NETWORK ATTACKS

🔍 Ping Sweep (ICMP Sweep)

Scenario:
An attacker pings a range of IPs (192.168.1.0/24) to see which devices reply — mapping out live hosts before deeper scanning.
Defense:
Block unnecessary ICMP traffic, use intrusion detection, and monitor network scans.

⚡ ARP Spoofing / ARP Cache Poisoning

Scenario:
A hacker can trick devices by sending false ARP messages, pretending to be the router (gateway).
Defense:
Use dynamic ARP inspection, static ARP tables, or secure switch configs (DHCP snooping + port security).

⚡ DHCP Starvation Attack

Scenario:
An attacker floods the DHCP server with thousands of fake “IP requests” until all available addresses are used. Real clients can’t get IPs and lose connectivity (DoS).
Defense:
Enable DHCP snooping, limit MAC addresses per port, and set rate limits.

⚡ DHCP Spoofing Attack

Scenario:
A rogue DHCP server gives victims fake settings (wrong gateway/DNS), redirecting traffic through the attacker.
Defense:
DHCP snooping, trusted ports, and network segmentation.

⚡ DNS Cache Poisoning

Scenario:
Attacker tricks a DNS server to save a fake record: bank.com → 10.0.0.13 (attacker’s site). Users get redirected to a phishing site that looks real.
Defense:
Use DNSSEC, validate DNS responses, and restrict external zone transfers.

🌊 DNS Amplification (DDoS Reflection)

Scenario:
Attacker sends small forged DNS queries using the victim’s IP; open DNS servers reply with huge responses, overwhelming the victim.
Defense:
Block open resolvers, use rate limiting, and implement response filtering.

🕵‍♂️ DNS Tunneling

Scenario:
Malware hides stolen data inside DNS queries (e.g., filedata.evil.com). It looks like normal DNS traffic, bypassing firewalls.
Defense:
Use DNS monitoring tools (like Cisco Umbrella), block unusual query patterns.

🕸 Fast Flux / Domain Shadowing / DGA

Scenario:
Hackers rapidly change IPs or DNS servers so their phishing sites stay hidden. Some malware randomly generates domain names every day.
Defense:
Use threat-intelligence feeds, DNS monitoring, and domain reputation filters.
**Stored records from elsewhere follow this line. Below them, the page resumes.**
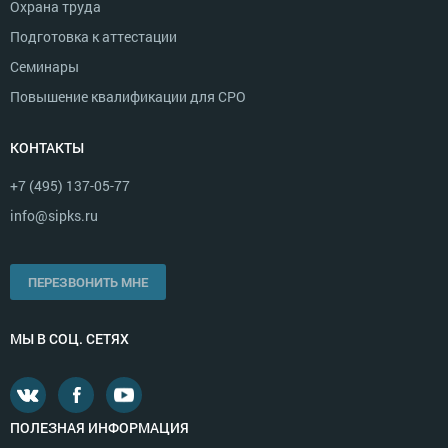
Охрана труда
Подготовка к аттестации
Семинары
Повышение квалификации для СРО
КОНТАКТЫ
+7 (495) 137-05-77
info@sipks.ru
ПЕРЕЗВОНИТЬ МНЕ
МЫ В СОЦ. СЕТЯХ
ПОЛЕЗНАЯ ИНФОРМАЦИЯ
🌐 Man-in-the-Middle (MITM)

Scenario:
Attacker secretly intercepts communication between two devices (e.g., user and router, or browser and website). Can steal credentials or inject malware.
Defense:
Use HTTPS/TLS, VPNs, and certificate pinning.

💥 DoS / DDoS Attack

Scenario:
Servers get flooded with fake requests — users can’t reach them.
Defense:
Use rate limiting, firewalls, CDNs, and load balancers.